Plongeant la tête première dans un domaine en baisse constante de revenus depuis plus d’une décennie, elle craignait de ne pas pouvoir décrocher un emploi dans les médias. « J’ai été incroyablement chanceuse de pouvoir commencer ma carrière au journal de Kahnawake », se réjouit-elle, avouant ne jamais avoir été sur le territoire des Gardiens de la porte de l’Est de la maison longue avant sa première entrevue. « J’ignorais même qu’il y avait une communauté autochtone en bordure de Montréal ! » renchérit-elle.

« Marisela a débuté au journal en tant qu’adjointe administrative, mais moins d’un an après, lorsque Daniel J. Rowe est parti pour se joindre à l’équipe de CTV l’été dernier, elle a eu le poste de reporter. Même si elle n’avait pas encore beaucoup d’expérience, elle a rapidement commencé à couvrir des histoires que bien des journalistes chevronnés ne seraient pas en mesure de couvrir », affirme Steve Bonspiel, rédacteur en chef du journal The Eastern Door depuis 2008.

Le journal, fondé en 1992, siège sur le territoire Kanien’kehá:ka, dans la région administrative de la Montérégie, à proximité de la MRC de Roussillon.
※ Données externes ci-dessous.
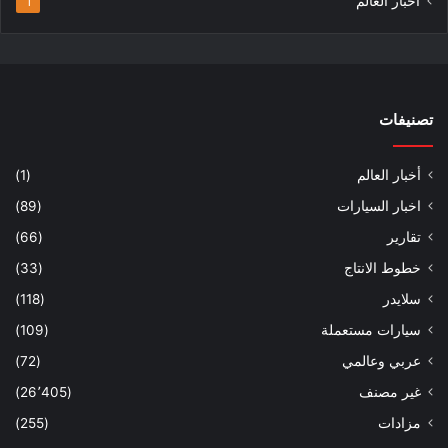
أخبار العالم
1
تصنيفات
أخبار العالم
(1)
اخبار السيارات
(89)
تقارير
(66)
خطوط الانتاج
(33)
سلايدر
(118)
سيارات مستعملة
(109)
عربي وعالمي
(72)
غير مصنف
(26٬405)
مزادات
(255)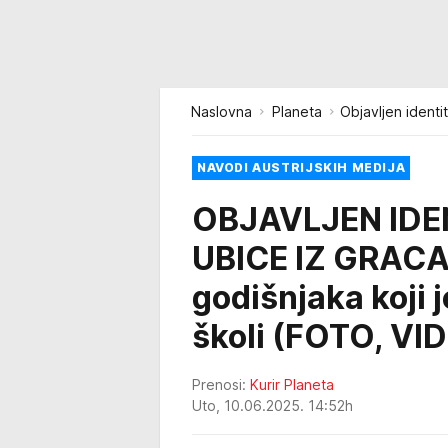
Naslovna
Planeta
Objavljen identi
NAVODI AUSTRIJSKIH MEDIJA
OBJAVLJEN ID
UBICE IZ GRACA!
godišnjaka koji 
školi (FOTO, VI
Prenosi:
Kurir Planeta
Uto, 10.06.2025. 14:52h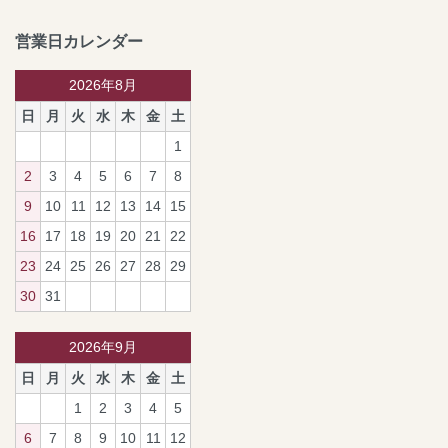
営業日カレンダー
2026年8月
日
月
火
水
木
金
土
1
2
3
4
5
6
7
8
9
10
11
12
13
14
15
16
17
18
19
20
21
22
23
24
25
26
27
28
29
30
31
2026年9月
日
月
火
水
木
金
土
1
2
3
4
5
6
7
8
9
10
11
12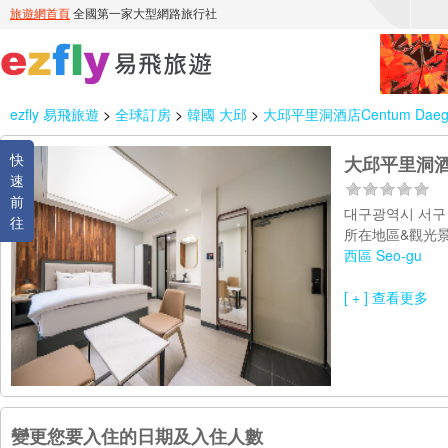
ezfly 易飛旅遊
>
全球訂房
>
韓國 大邱
>
大邱平里洞酒店Centum Daegu Py
快
大邱平里洞酒店Ce
速
前
대구광역시 서구 
往
所在地區&觀光景
西區 Seo-gu
[ + ] 查看更多
變更您要入住的日期及入住人數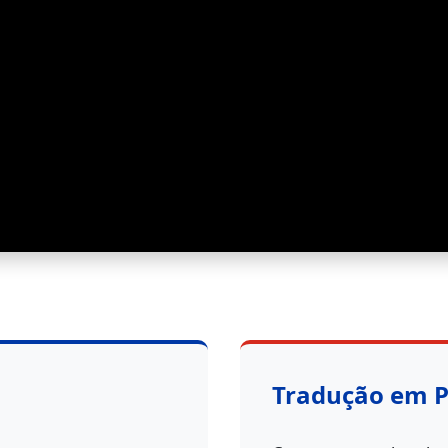
Tradução em 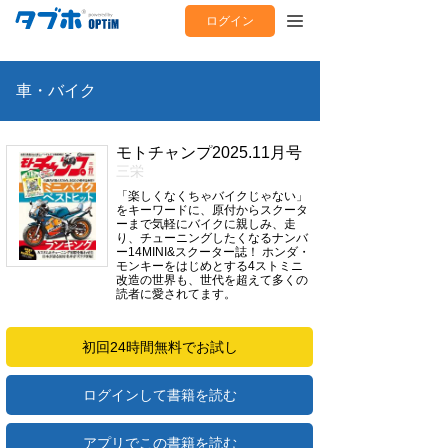
ログイン
車・バイク
モトチャンプ2025.11月号
三栄
「楽しくなくちゃバイクじゃない」
をキーワードに、原付からスクータ
ーまで気軽にバイクに親しみ、走
り、チューニングしたくなるナンバ
ー14MINI&スクーター誌！ ホンダ・
モンキーをはじめとする4ストミニ
改造の世界も、世代を超えて多くの
読者に愛されてます。
初回24時間無料でお試し
ログインして書籍を読む
アプリでこの書籍を読む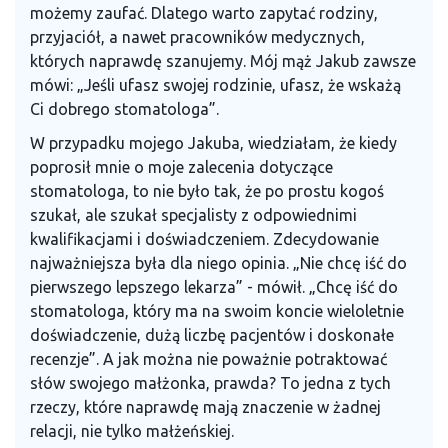
możemy zaufać. Dlatego warto zapytać rodziny,
przyjaciół, a nawet pracowników medycznych,
których naprawdę szanujemy. Mój mąż Jakub zawsze
mówi: „Jeśli ufasz swojej rodzinie, ufasz, że wskażą
Ci dobrego stomatologa”.
W przypadku mojego Jakuba, wiedziałam, że kiedy
poprosił mnie o moje zalecenia dotyczące
stomatologa, to nie było tak, że po prostu kogoś
szukał, ale szukał specjalisty z odpowiednimi
kwalifikacjami i doświadczeniem. Zdecydowanie
najważniejsza była dla niego opinia. „Nie chcę iść do
pierwszego lepszego lekarza” - mówił. „Chcę iść do
stomatologa, który ma na swoim koncie wieloletnie
doświadczenie, dużą liczbę pacjentów i doskonałe
recenzje”. A jak można nie poważnie potraktować
słów swojego małżonka, prawda? To jedna z tych
rzeczy, które naprawdę mają znaczenie w żadnej
relacji, nie tylko małżeńskiej.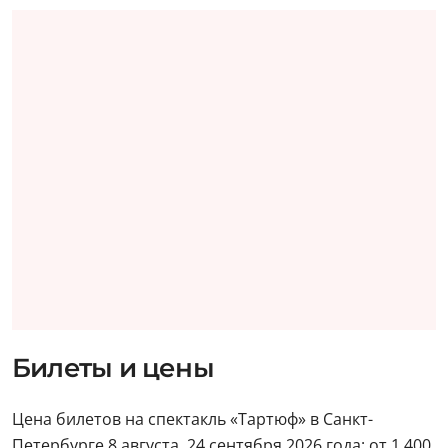
Билеты и цены
Цена билетов на спектакль «Тартюф» в Санкт-
Петербурге 8 августа, 24 сентября 2026 года: от 1 400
Marisela admet que ce fut effrayant pour elle de commencer à travailler dans une « petite communauté » où tout le monde se connaît. « J’avais peur de me tromper en prononçant mal un nom ou de poser une mauvaise question, je voulais éviter à tout prix de faire une gaffe », précise-t-elle, soulignant qu’au départ plusieurs personnes ont refusé de répondre à ses questions.
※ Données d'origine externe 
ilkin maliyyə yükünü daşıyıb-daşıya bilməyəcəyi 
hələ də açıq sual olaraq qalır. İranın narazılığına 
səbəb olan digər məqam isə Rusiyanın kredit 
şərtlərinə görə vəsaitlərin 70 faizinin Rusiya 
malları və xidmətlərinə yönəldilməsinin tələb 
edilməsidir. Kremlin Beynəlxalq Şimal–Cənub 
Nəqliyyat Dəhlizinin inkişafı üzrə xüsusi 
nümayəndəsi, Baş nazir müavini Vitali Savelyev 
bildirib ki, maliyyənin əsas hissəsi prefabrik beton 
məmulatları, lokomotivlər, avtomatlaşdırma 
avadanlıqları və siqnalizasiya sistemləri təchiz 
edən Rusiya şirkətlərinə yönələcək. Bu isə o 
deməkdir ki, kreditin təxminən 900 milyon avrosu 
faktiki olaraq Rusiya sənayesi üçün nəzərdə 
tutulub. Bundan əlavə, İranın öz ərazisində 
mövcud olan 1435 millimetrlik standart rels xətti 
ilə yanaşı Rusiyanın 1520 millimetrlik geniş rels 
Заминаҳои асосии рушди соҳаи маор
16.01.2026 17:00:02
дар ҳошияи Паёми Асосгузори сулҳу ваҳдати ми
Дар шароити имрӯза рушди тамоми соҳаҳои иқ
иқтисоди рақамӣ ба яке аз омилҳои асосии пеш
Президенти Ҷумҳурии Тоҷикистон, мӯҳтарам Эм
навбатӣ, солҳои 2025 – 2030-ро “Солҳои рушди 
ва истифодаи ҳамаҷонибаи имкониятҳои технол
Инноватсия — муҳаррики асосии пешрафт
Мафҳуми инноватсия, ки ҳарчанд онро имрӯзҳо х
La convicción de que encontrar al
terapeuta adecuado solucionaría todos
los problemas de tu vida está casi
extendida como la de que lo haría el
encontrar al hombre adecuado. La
Se frayer un chemin dans la communauté

« Bien que je me faisais remarquer immédiatement sur le terrain, plusieurs personnes croyaient que j’étais une Autochtone d’une autre communauté, étant donné ma couleur de peau », raconte-t-elle. Son appartenance à une minorité culturelle et ses traits latino-américains l’ont certes aidée à s’intégrer dans la communauté et à mettre les gens à l’aise plus facilement, mais c’est plutôt son travail acharné qui lui aurait permis de bâtir sa réputation.

« Marisela traite tous les gens avec équité et approche chaque histoire avec honnêteté, sans jamais chercher à l’exploiter. Elle a rapidement gagné la confiance de la communauté et bâti sa réputation », soutient M. Bonspiel. Il indique qu’en raison de ses origines, elle est en mesure de comprendre les questions de sa communauté mieux que d’autres journalistes.
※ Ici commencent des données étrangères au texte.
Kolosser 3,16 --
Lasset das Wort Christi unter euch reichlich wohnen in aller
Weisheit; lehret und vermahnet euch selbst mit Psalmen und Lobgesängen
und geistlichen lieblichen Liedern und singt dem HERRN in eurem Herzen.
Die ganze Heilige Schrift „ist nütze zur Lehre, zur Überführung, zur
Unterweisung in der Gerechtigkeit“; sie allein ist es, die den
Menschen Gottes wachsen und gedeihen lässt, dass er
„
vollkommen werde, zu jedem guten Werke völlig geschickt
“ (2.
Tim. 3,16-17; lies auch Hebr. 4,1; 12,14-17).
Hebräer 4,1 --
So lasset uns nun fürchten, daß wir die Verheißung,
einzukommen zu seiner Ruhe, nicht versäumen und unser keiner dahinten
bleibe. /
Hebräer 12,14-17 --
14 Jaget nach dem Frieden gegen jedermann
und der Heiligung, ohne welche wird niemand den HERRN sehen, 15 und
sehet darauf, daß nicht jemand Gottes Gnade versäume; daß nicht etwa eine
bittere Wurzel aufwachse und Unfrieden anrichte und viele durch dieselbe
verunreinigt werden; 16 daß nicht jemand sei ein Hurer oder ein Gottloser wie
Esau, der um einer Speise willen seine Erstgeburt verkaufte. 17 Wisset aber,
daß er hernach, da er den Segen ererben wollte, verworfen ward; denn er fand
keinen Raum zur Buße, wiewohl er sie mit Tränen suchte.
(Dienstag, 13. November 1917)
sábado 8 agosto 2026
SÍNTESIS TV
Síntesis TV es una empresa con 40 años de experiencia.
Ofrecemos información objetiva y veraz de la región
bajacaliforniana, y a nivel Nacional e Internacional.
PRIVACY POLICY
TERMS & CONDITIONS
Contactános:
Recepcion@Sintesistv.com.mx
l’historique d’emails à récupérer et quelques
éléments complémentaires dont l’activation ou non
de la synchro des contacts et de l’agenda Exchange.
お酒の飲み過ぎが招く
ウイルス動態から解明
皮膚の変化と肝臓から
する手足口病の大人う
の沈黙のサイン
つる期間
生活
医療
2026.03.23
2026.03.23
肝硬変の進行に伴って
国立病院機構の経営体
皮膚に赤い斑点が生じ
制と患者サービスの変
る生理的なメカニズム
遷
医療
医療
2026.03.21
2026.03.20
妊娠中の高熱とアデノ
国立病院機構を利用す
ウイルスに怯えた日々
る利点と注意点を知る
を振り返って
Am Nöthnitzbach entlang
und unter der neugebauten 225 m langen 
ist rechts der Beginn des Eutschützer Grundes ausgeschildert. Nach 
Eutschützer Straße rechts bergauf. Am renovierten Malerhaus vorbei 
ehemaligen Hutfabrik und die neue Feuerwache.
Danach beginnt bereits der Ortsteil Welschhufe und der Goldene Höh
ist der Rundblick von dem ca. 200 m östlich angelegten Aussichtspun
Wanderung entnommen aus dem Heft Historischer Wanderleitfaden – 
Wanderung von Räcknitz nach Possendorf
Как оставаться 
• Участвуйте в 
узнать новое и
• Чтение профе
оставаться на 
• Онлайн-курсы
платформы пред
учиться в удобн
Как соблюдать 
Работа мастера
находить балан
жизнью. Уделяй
« Chaque assignation que j’ai eue, chaque personne à qui j’ai parlé et chaque histoire que j’ai écrite font partie d’un gigantesque casse-tête qui m’a permis de comprendre les gens, leur culture, leurs croyances, l’importance de leur langue Kanien’kéha, mais aussi les stéréotypes, le racisme et l’oppression qu’ils vivent encore de nos jours. Cela m’a permis d’établir une connexion profonde avec la communauté », exprime la journaliste Marisela Amador, qui couvre actuellement l’éducation, la santé, l’environnement ainsi que plusieurs autres sujets sensibles pour la communauté, notamment des cas judiciaires.

« J’ai couvert dernièrement une histoire très sensible, à propos de l’abus sexuel subi par un membre du Conseil mohawk de Kahnawake durant son enfance. Lorsque je l’ai rencontré la première fois, il y a quelques mois, il m’a avoué avoir fait des recherches afin de savoir qui j’étais et comment je travaillais avant d’accepter de me parler. J’ai été très touchée par la confiance qu’il a déposée en moi, car il savait que j’allais raconter son histoire avec respect », poursuit-elle.

« Je suis très fier du travail de Marisela, je suis convaincu qu’elle a un futur brillant devant elle. S’il pouvait y avoir plus de journalistes comme elle sur le terrain, la profession se porterait mieux ! » conclut le concepteur et chargé du cours de journalisme autochtone à l’Université Concordia, axé sur l’éthique et le protocole à suivre lors de la couverture dans les communautés locales.